Copy each line below that has "complex".
═══ GIVEN INFORMATION
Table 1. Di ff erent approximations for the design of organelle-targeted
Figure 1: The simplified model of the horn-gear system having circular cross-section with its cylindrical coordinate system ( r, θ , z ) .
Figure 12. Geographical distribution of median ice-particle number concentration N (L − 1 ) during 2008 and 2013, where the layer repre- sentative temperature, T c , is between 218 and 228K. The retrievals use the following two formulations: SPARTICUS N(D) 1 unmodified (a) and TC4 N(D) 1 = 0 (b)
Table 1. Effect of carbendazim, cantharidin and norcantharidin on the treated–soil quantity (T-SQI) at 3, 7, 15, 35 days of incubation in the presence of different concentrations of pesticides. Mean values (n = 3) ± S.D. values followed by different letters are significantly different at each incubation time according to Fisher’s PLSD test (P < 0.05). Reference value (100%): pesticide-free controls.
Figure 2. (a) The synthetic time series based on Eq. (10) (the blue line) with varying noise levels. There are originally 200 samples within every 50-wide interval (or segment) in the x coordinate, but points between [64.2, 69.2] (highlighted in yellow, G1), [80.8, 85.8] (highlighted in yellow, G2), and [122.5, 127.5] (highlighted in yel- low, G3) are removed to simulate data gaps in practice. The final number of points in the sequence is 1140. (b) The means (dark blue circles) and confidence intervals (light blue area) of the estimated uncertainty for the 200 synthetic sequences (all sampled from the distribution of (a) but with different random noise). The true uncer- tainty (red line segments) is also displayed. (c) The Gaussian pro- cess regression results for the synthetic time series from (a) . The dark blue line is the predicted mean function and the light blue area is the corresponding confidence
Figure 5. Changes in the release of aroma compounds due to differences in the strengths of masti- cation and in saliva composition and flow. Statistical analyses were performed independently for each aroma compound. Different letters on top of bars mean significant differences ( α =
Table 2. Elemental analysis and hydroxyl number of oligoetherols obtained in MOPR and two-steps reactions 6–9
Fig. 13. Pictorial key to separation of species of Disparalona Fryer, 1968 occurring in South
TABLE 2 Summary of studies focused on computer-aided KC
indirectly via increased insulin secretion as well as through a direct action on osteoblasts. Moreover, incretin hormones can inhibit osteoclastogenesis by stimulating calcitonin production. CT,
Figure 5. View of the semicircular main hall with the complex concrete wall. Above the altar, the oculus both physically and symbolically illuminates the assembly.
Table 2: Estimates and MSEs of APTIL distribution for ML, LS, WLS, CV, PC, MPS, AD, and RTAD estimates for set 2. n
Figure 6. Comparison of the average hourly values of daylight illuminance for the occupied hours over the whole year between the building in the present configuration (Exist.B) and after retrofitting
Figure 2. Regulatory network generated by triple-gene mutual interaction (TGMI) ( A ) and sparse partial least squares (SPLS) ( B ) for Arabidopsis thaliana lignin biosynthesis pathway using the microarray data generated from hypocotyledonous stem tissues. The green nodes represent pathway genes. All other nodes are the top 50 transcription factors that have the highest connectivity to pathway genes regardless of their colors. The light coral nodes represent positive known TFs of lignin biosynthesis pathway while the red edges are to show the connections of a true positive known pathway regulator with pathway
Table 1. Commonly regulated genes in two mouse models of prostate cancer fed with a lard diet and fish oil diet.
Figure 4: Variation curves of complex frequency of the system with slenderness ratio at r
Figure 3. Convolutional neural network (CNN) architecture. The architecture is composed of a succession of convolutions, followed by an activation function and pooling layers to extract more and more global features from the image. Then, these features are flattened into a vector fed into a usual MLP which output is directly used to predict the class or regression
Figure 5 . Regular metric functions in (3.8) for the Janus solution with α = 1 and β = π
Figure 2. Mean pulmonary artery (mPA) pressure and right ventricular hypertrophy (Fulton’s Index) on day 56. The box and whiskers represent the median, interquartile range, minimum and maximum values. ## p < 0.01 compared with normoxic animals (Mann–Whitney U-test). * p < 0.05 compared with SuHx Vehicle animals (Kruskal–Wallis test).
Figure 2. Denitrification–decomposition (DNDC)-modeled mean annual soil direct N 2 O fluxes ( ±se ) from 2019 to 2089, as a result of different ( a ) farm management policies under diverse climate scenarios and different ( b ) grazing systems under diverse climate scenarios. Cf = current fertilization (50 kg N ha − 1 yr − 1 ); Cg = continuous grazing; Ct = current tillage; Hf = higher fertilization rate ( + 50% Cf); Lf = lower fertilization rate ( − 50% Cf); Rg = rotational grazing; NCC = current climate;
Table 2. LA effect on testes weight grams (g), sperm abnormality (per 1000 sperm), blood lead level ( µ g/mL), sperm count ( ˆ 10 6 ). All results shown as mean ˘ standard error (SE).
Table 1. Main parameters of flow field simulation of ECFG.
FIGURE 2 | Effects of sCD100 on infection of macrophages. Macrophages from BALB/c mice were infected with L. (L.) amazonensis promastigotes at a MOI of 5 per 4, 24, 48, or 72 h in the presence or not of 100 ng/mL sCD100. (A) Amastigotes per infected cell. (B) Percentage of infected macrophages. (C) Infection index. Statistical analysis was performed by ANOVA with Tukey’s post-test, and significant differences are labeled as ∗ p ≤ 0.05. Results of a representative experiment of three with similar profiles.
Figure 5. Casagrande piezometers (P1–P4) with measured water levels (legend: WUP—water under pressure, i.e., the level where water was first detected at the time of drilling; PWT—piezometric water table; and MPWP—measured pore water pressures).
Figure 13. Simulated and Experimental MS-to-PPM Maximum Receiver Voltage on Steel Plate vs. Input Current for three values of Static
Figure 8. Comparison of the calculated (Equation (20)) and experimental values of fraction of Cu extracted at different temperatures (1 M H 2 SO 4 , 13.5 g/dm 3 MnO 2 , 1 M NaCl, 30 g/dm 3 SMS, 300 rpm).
══════
§ **RESPONSE FOR THIS EXERCISE**:
Figure 5. View of the semicircular main hall with the complex concrete wall. Above the altar, the oculus both physically and symbolically illuminates the assembly.
Figure 4: Variation curves of complex frequency of the system with slenderness ratio at r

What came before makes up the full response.